* Lines excerpted from a collection
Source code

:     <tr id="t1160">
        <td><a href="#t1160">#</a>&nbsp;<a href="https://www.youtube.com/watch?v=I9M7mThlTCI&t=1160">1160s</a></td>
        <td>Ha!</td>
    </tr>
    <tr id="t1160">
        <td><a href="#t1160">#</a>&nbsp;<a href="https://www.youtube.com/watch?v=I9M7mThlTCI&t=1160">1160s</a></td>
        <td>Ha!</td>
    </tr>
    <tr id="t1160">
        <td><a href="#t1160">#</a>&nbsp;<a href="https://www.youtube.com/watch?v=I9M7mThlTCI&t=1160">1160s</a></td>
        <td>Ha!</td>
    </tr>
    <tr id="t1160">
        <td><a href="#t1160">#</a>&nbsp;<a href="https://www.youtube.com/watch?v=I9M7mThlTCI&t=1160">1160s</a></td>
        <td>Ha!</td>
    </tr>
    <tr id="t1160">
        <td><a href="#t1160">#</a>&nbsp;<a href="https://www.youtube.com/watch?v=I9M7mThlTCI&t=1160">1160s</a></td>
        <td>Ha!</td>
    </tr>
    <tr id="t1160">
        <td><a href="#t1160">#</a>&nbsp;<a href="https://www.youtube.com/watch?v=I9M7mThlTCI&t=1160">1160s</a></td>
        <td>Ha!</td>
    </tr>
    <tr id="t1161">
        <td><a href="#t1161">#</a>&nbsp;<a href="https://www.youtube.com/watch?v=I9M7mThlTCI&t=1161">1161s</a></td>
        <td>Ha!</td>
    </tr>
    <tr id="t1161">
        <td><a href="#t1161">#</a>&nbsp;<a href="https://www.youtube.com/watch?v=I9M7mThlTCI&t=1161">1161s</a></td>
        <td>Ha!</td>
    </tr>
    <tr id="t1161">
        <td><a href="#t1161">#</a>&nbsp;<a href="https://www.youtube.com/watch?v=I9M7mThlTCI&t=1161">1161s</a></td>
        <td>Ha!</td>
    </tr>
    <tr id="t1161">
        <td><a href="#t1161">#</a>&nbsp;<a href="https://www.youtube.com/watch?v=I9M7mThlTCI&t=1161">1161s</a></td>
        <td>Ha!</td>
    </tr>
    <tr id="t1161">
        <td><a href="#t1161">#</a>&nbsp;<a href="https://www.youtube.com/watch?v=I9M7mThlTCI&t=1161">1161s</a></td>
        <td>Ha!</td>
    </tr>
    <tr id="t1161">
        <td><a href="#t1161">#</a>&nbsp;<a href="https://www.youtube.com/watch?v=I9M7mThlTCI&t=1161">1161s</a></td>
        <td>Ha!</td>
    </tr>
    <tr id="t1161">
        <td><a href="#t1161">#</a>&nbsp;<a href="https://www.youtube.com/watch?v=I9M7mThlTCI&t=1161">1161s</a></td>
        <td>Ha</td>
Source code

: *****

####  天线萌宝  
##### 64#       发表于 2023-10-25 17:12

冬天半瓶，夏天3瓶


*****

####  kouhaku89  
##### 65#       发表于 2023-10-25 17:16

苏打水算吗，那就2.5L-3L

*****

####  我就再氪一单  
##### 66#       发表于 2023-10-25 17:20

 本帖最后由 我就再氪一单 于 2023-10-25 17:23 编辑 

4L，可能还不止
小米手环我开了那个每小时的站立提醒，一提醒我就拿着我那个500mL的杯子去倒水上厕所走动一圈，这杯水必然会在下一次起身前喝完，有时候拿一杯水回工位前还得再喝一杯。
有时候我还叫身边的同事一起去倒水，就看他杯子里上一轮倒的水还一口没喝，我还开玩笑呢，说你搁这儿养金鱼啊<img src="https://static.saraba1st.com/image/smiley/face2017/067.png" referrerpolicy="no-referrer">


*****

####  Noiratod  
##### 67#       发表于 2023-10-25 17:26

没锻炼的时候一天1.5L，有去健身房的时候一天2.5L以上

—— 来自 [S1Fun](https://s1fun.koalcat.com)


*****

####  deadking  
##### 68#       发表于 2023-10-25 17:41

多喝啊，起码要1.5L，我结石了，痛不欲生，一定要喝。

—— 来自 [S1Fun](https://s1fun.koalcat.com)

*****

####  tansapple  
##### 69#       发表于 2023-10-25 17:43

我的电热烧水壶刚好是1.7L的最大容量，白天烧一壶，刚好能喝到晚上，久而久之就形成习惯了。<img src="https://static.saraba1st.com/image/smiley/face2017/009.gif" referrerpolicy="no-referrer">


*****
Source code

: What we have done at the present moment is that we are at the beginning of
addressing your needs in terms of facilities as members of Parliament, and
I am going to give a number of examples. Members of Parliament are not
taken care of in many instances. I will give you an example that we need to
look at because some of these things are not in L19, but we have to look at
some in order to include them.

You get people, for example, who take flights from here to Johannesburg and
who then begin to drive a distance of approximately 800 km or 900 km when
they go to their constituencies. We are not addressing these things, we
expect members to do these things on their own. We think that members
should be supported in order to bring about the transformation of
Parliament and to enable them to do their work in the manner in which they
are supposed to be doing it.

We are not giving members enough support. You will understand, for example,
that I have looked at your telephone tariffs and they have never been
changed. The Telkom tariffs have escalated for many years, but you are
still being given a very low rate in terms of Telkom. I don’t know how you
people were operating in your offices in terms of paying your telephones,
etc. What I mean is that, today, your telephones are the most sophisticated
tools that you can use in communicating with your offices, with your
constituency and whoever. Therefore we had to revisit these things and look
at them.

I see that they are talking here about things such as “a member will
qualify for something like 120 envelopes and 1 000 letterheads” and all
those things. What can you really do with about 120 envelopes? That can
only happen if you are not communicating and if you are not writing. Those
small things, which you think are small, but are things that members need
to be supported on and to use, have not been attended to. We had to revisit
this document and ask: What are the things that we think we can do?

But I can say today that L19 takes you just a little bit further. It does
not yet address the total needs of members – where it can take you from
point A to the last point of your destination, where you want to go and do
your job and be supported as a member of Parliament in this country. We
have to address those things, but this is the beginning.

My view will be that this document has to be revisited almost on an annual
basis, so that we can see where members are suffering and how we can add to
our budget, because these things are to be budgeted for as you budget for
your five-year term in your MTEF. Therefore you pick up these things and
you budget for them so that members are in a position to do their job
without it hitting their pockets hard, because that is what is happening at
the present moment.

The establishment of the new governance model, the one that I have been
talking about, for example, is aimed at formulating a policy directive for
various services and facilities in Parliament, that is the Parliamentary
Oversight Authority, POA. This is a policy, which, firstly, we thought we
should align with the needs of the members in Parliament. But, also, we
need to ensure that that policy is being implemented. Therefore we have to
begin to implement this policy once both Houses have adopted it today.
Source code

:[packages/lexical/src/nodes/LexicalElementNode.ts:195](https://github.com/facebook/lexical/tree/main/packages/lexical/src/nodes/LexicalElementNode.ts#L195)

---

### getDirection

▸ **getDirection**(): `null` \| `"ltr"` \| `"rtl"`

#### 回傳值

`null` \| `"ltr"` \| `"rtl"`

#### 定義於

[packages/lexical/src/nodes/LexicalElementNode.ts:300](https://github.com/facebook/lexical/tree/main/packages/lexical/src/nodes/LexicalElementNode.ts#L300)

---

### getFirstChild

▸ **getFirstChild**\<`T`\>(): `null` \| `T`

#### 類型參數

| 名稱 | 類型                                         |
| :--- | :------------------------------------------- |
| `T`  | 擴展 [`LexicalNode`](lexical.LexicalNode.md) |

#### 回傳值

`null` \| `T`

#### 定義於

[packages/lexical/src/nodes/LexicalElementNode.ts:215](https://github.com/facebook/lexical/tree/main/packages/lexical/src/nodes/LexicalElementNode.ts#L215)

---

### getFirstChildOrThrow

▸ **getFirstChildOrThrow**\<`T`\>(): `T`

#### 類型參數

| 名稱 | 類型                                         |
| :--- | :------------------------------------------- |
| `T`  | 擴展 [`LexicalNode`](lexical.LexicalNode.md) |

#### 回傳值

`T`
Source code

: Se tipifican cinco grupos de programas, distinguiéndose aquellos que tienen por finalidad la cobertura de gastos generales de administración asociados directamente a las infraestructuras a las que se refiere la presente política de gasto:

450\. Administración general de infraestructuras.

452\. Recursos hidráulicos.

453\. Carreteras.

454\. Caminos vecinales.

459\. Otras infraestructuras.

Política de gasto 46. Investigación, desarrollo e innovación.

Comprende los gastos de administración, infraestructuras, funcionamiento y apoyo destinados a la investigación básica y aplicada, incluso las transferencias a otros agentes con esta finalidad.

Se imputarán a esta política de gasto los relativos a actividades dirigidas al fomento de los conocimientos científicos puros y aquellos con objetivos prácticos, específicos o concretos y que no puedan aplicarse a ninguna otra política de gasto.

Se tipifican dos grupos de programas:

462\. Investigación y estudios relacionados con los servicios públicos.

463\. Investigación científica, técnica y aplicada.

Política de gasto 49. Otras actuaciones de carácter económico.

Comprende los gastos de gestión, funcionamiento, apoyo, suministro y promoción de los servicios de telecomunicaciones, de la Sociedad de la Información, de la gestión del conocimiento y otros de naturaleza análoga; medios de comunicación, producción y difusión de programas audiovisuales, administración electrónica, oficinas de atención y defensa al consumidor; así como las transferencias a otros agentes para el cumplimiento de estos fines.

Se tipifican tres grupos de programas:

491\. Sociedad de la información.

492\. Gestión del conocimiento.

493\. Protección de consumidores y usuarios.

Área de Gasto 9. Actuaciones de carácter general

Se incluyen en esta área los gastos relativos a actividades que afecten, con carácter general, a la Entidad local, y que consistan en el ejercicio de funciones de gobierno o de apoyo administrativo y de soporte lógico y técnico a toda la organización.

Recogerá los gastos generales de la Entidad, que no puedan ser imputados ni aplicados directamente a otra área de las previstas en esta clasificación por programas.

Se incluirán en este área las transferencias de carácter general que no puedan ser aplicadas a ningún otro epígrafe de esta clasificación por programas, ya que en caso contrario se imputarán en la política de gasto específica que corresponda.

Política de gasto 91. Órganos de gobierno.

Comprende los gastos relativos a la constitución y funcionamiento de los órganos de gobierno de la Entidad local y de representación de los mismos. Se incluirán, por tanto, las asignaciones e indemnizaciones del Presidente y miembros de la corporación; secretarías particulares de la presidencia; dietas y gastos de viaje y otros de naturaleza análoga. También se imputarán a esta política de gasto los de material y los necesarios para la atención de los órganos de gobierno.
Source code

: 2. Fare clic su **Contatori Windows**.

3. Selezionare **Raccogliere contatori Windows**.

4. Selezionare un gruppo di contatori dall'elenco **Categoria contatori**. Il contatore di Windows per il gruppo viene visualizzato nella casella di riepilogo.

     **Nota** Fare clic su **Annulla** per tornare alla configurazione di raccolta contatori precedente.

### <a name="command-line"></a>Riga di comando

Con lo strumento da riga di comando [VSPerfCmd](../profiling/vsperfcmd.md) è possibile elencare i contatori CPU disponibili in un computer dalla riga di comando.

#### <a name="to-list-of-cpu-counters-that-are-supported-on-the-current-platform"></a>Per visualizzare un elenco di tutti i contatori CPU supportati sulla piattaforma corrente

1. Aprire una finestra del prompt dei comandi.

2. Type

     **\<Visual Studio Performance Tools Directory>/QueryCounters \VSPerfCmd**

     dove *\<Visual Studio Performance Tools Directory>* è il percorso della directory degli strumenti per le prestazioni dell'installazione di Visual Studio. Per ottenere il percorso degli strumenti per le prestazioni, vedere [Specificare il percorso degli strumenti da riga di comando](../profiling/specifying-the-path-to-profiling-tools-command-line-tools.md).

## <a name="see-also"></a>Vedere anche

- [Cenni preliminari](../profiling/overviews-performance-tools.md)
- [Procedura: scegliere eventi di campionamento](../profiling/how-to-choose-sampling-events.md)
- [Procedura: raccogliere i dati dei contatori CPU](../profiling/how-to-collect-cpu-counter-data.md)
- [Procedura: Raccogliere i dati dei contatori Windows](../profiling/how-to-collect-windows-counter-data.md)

* JOB
Copy out the lines from the one containing "Política de gasto 46." through the one containing "con esta finalidad.", including both of those lines.

* COMPLETED TASK
Política de gasto 46. Investigación, desarrollo e innovación.

Comprende los gastos de administración, infraestructuras, funcionamiento y apoyo destinados a la investigación básica y aplicada, incluso las transferencias a otros agentes con esta finalidad.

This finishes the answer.